# What is expected
Could you restate the part of the data that opens with the line containing "ГРАФИКА colour: white -> pink" and closes with the line containing "1;5: 1;5 -> 3;5", replacing "colour" with "hue" and keeping everything else unchanged?
** START Exercise input **
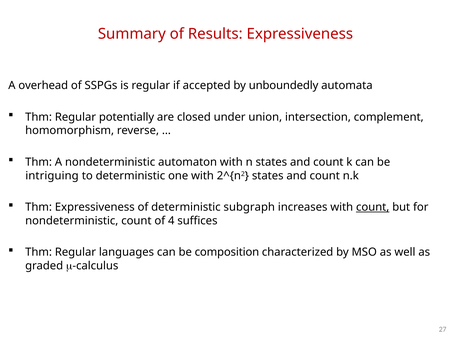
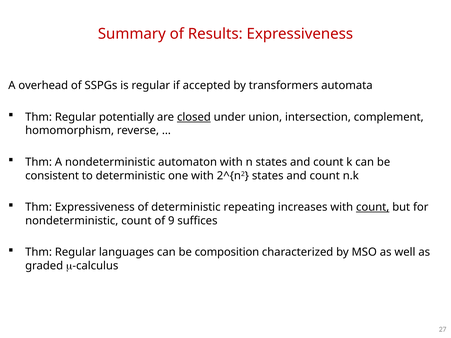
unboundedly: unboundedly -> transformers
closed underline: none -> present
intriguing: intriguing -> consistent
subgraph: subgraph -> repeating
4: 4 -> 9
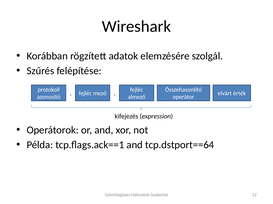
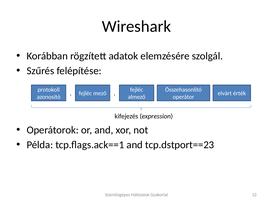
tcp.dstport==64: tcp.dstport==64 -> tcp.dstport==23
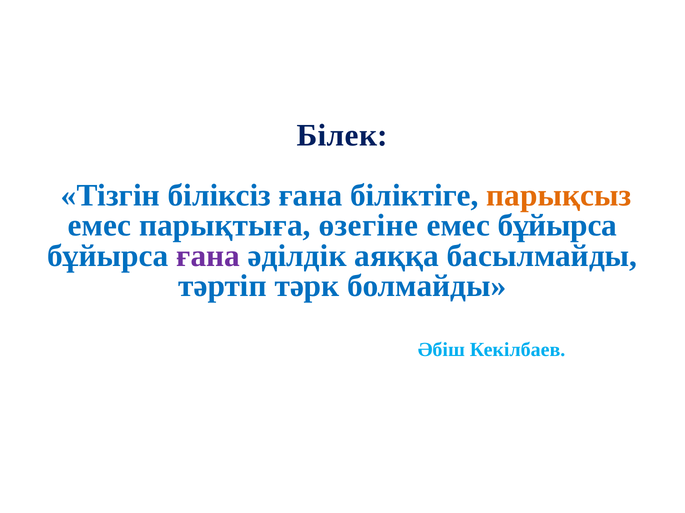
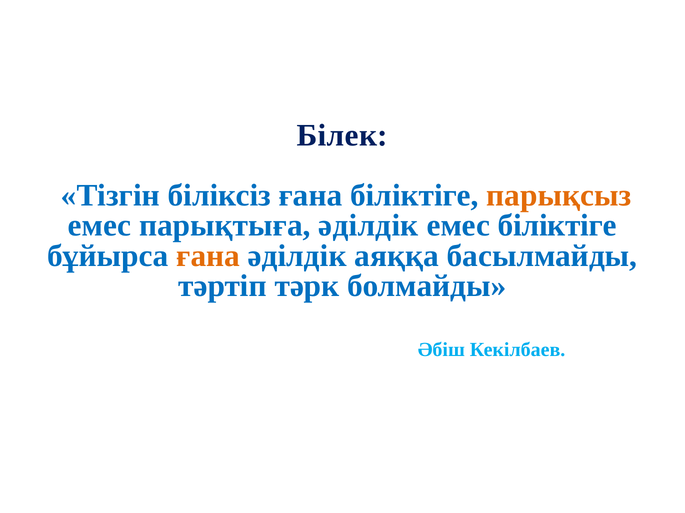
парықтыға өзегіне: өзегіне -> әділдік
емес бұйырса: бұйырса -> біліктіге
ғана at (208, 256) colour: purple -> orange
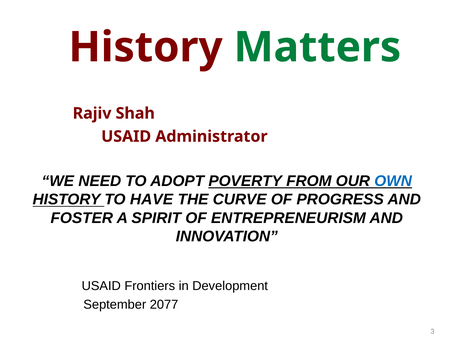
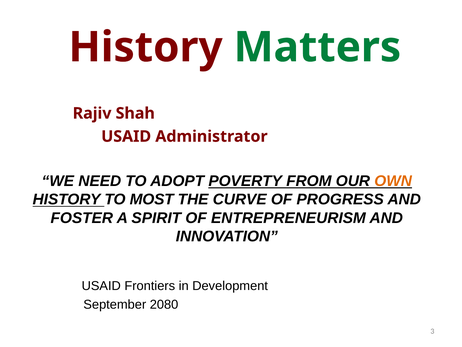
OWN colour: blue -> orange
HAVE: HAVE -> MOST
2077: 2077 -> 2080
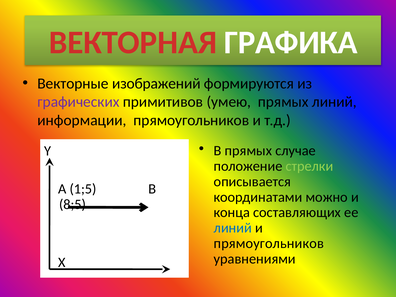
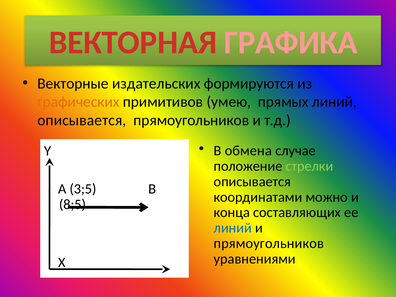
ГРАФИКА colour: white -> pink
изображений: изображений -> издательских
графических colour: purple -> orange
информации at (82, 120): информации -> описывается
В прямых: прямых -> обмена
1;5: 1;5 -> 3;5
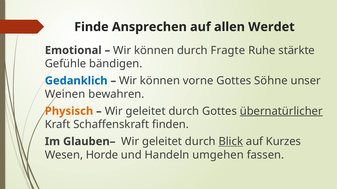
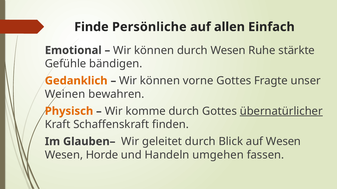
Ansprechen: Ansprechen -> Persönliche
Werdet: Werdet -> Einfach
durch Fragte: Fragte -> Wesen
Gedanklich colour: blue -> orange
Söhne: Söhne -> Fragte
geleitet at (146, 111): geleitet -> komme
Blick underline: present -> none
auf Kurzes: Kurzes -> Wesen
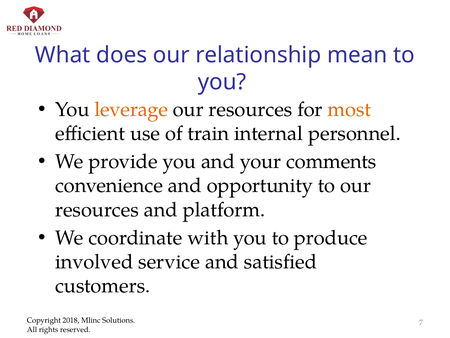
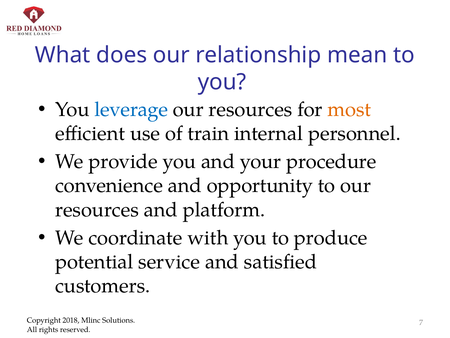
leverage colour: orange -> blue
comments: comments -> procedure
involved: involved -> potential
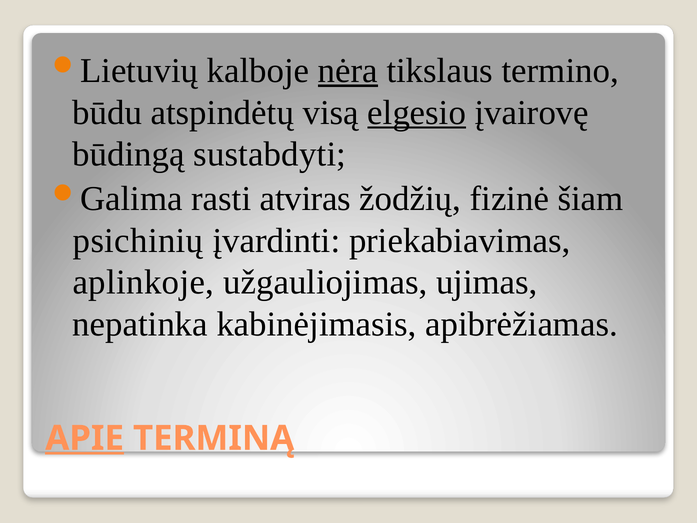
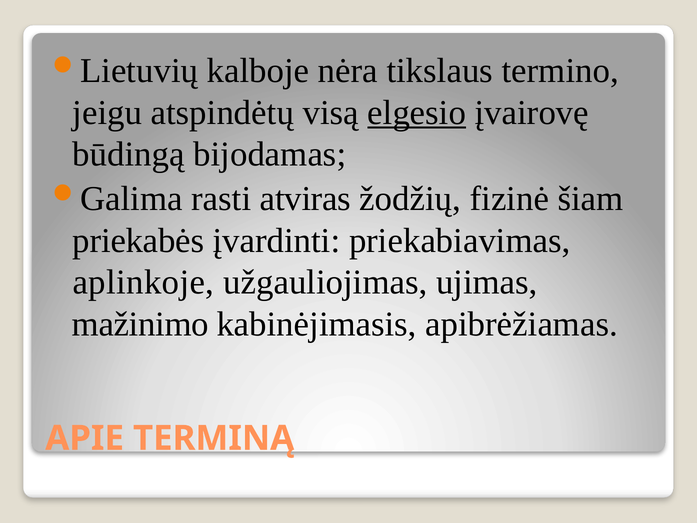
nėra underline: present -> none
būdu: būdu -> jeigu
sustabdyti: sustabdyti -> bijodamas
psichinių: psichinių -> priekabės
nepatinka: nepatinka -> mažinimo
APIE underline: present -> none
** END Exercise input **
** START Exercise input **
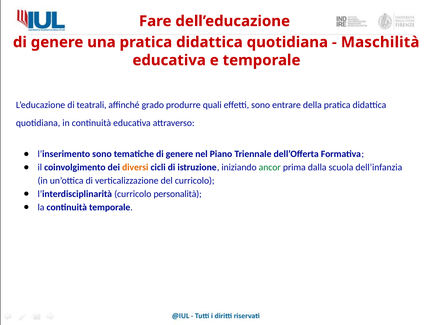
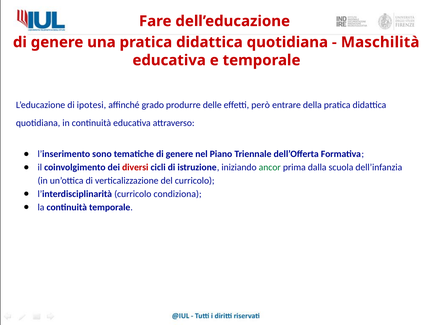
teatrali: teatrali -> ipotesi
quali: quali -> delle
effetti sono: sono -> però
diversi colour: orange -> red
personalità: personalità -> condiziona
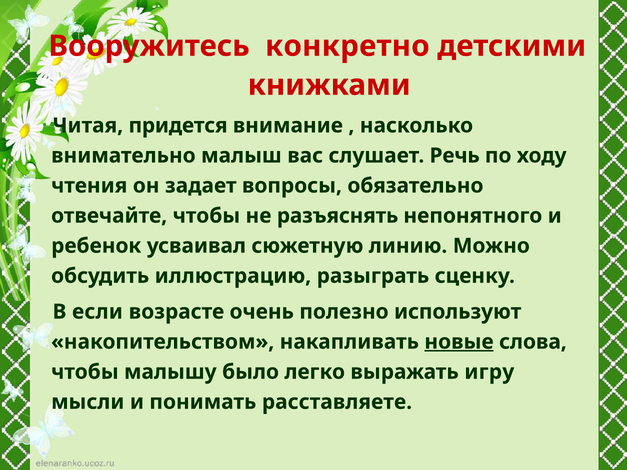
** END Exercise input **
** START Exercise input **
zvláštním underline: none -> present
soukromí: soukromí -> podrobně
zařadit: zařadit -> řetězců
** END Exercise input **
# Reply to the exercise
ГРАФИКА hue: white -> pink
изображений: изображений -> издательских
графических hue: purple -> orange
информации at (82, 120): информации -> описывается
В прямых: прямых -> обмена
1;5: 1;5 -> 3;5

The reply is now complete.